Most of the time, I don’t really think about elevators.
I ride them everyday. I use them almost exclusively when they are available since I stopped having knees a few years ago. I get on them and I get off of them, but I don’t think about them much . . . until I do.
Today I got off of the elevator at work and was almost knocked over by somebody getting on the elevator. That is not even nearly the first time that has happened to me. Why does that happen? Why do people getting on an elevator always seem shocked that people are getting off it? Are these people surprised when a car moves through the intersection in front of them? Do they feel some sort of exclusivity with the elevator?
A few times people have actually gotten on the elevator before I could get off. Where does that come from? Once in Japan I watched people in the back of an elevator get stuck because too many people were getting on and they couldn’t make it to the front. I watched from the safety of the lobby as the door closed and the people in the back went for an additional lap on the elevator track.
There’s actually an elevator etiquette . . . an unwritten list of ‘dos’ and ‘don’ts’ that are to be observed when riding an elevator. For instance . . . ‘do’ get on the elevator and position yourself as far from your fellow passenger or passengers as geometrically possible. That means you should not get on an elevator and stand right in middle. Nobody wants you up in their business on the elevator.
Talking to people on an elevator is a ‘do’ or a ‘don’t’ depending on who you talk to. I generally go with not. That’s just me. I work in a small building in a small town that I have lived in for more than 30 years. I know people. I will make small talk in my elevator in my building. Outside that zone I am pretty quiet. I am well aware that at my age it is very easy to cross the border from ‘Friendly Middle-Aged Man’ to ‘Creepy Old Man’. The border is fluid and can be crossed quickly and without warning. I just keep quiet and stay on my side of the border.
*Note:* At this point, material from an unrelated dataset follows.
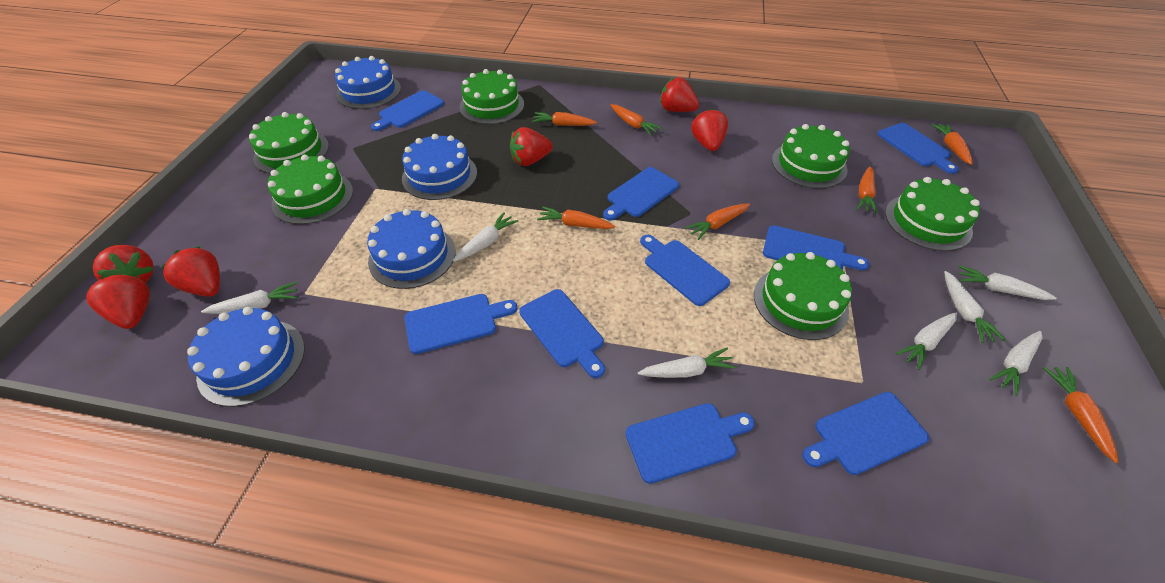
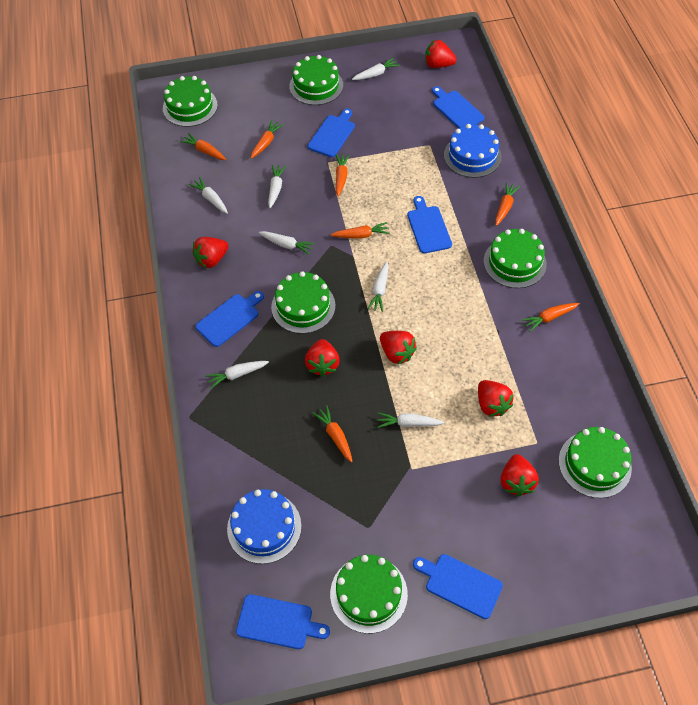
blue cake: 4 -> 2
blue cutting board: 9 -> 6

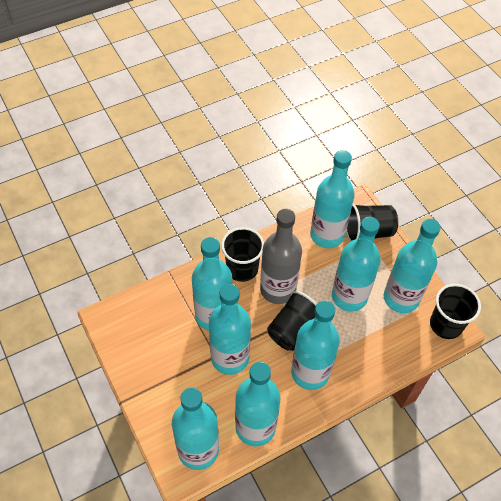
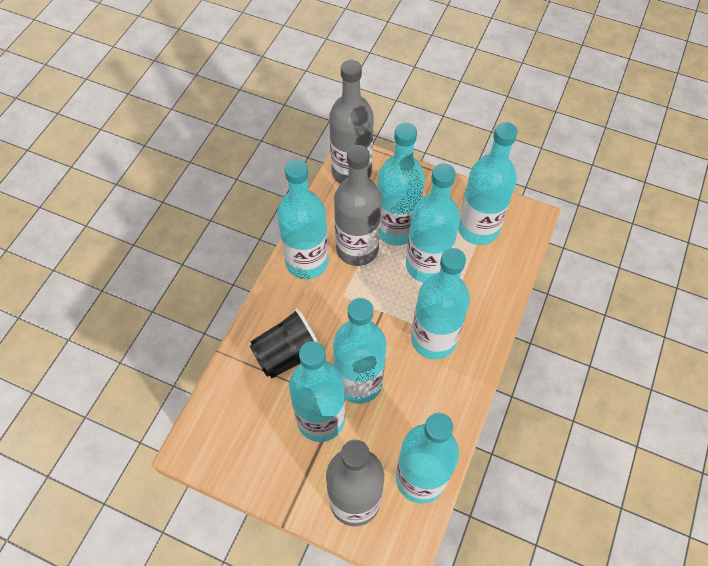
black cup: 4 -> 1
grey bottle: 1 -> 3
If talked to I will talk back, but I try not to inflict myself on people in confined spaces.
There is a curious task-assignment thing going on in elevators. Apparently the first person on becomes the de facto elevator operator. People who get on afterward then call out the floor number for the operator to push. This requires the first person on the elevator to position themselves by the panel with all the buttons. It is a minor breach of etiquette to go to the back if you are the first and lean against the back of the car. Not usually a big deal because there always seems to be somebody who is willing to take up those duties. All elevator operator etiquette goes out the window if you have kids under 12 with you. Few things bring enjoyment into a child’s life the way pushing the elevator buttons do. My boys have had fist fights over who gets to push buttons. I went so long with having to push an elevator button that I have occasionally stood alone in an elevator for an embarrassingly long time waiting for a child who isn’t there to push the button.
A big ‘don’t’ I see sometimes violated pertains to social interaction. A few years ago I was in a hotel elevator with a few people. A young man was talking to a young lady. After a few floors two things became obvious: 1. They didn’t know each other. 2. The young lady was very interested in maintaining the integrity of item 1. We watched in embarrassed silence as he asked . . . I swear . . . if she had a map. Yes . . . he said it . . . because when he looked in her eyes he got lost. It hurt to watch. As the elevator stopped at the lobby he stood in doorway and said that he would not let her off until she gave him her phone number. I leaned against the back wall of the carriage and prepared to ride back up. If it would help her not to give him her phone number I was prepared to stay on the elevator for as long as it took. I didn’t have to wait long. Her look and the fact that half a dozen people wanted off the elevator convinced him to move. People aren’t in an elevator because they want to be and misplaced romantic endeavors aren’t enough make them want to stay.
Like I said, I don’t think about elevators much. Apparently when I do I have a lot to say. Don’t even get me started on escalators. We’ll talk again soon on This Side of the Diaper.